Так же, как двенадцать лет назад, имея перед собой общепитовскую тарелку с морковью тертой и венчавшим ее глотком сметаны, орала и выла моя душа, разорвавшись вдруг от одиночества, а друг появился и предложил денег на обед, — так же, — постигая ступеньки, — голос: «Может быть, останешься? » — и — вопль души, почему-то не умершей еще, крик от доли своей — один! Один!

Друг рядом — ступеньки вниз. Дом. Он — может быть, со мной, если может быть, то... Желание его быть где-то, где я, не зная высшей воли на печаль мою, на то, чтоб шел я до одра — один, один!

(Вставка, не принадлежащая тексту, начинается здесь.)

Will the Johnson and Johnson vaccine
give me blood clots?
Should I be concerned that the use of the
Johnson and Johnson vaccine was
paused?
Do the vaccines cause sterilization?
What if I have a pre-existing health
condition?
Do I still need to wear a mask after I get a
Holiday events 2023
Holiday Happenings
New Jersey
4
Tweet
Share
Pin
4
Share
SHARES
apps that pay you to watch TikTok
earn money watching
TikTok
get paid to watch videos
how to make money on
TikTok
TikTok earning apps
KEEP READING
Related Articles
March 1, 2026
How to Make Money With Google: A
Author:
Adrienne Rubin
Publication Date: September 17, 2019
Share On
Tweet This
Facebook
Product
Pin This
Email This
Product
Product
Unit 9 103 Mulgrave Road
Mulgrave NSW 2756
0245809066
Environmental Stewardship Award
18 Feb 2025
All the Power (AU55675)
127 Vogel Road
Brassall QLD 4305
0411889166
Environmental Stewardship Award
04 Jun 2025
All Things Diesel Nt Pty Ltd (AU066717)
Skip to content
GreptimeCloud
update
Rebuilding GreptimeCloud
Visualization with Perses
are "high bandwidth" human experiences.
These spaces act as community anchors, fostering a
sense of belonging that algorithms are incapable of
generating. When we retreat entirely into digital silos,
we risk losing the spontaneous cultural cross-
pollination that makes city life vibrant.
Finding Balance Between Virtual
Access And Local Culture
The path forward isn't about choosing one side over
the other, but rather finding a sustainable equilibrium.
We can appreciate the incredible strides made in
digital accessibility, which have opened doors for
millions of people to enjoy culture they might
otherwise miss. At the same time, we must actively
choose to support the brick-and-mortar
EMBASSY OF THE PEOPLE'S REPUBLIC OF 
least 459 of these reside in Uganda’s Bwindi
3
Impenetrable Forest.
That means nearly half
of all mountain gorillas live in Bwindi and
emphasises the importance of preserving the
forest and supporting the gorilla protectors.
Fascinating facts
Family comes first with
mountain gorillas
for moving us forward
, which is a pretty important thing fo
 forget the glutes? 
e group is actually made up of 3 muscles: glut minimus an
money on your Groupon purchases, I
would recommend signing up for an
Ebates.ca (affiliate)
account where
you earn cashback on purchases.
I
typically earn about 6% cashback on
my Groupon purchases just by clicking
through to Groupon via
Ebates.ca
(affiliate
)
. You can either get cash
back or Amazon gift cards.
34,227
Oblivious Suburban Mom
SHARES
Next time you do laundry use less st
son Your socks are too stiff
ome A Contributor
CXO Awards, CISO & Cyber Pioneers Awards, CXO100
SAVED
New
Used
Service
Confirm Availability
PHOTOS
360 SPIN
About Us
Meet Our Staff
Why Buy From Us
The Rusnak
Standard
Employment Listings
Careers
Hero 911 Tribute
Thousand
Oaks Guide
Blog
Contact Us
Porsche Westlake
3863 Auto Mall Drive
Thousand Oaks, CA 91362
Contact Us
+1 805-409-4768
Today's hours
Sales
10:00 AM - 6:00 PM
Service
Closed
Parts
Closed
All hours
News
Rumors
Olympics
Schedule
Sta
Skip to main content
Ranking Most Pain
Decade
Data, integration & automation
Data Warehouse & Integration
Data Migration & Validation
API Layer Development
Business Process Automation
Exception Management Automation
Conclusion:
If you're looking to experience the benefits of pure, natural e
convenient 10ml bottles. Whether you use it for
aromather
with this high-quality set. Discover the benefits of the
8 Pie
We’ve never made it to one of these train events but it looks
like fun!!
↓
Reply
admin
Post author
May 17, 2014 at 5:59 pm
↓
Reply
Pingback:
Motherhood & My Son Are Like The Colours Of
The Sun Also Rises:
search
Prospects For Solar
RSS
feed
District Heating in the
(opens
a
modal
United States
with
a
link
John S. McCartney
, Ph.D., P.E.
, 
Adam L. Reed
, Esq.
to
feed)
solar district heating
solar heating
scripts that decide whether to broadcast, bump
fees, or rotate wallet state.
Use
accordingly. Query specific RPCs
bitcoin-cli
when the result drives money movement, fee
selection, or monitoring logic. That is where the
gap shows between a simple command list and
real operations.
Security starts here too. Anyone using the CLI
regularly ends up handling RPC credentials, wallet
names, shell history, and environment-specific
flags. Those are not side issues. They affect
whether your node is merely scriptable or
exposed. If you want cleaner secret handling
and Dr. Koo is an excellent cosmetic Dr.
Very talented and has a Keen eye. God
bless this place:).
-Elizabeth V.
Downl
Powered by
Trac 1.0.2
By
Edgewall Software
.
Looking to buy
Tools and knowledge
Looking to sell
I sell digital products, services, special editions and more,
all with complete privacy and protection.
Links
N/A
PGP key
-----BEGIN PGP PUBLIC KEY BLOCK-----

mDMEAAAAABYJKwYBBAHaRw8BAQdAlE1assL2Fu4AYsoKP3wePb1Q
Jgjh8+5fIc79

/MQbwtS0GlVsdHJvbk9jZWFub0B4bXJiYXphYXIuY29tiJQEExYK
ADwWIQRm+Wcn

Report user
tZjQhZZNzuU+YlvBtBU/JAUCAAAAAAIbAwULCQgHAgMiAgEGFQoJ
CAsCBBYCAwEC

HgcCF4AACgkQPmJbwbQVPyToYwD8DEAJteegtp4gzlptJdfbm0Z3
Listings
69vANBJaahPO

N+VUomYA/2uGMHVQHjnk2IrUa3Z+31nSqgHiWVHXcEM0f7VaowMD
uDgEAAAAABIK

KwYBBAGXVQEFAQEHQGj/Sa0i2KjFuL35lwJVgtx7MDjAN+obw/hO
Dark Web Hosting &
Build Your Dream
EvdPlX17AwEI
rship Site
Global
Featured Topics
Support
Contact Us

Поезд. То же безумие, что и в каждый праздник, — во мне. Энергию всеобщую принимая, вот-вот перекалится мой рассудок и забуду я день и имя свое, чувство грани безумия особенно остро в этот день, имеющий час, и час, имеющий минуту, последнюю минуту, секунду — мгновение! Все! Год кончился. И как хотелось мне куда-то, чтоб видеть кого-то, необходимого, так равнодушен я теперь ко всему и, кажется, умер, но нет — живу, и дышу, и вижу, и (поверю ли?) хочу кого-то видеть. Но не сейчас.


Он чувствовал себя так, точно отоспался за все свои нелепые бессонные ночи. Шел, и чудилось, как давно — в детстве, — взлетит. Знал, что не летал никогда, но, мечталось, мог и, начиная ворошить память, настораживался: «Не летал?» Леша сложился булавкой, упершись животом в грань перил, и почувствовал себя полотенцем, почему-то махровым, перекинутым через гулкие перила балкона, крашенные, конечно, черной краской, халтурно, а потому местами сквозь нее — ржавчина. Вид представляется снизу, на балкон выходит, но он не успевает увидеть как, только знает: молодая особа, что-то такое производит, и даже не столько желая обратить на себя внимание, сколько повинуясь вдруг принятому сигналу выйти. Потом — в комнате, движение, а снизу, в пространстве, оставленном поеживающимся полотенцем, — ноги: она ходит, а потом садится в кресло рядом с балконной дверью (он не видит это, а знает), удобно (как ей мнится) устроившись, то есть навалясь на подлокотник, она закуривает. Дым. Поглядывает на потолок.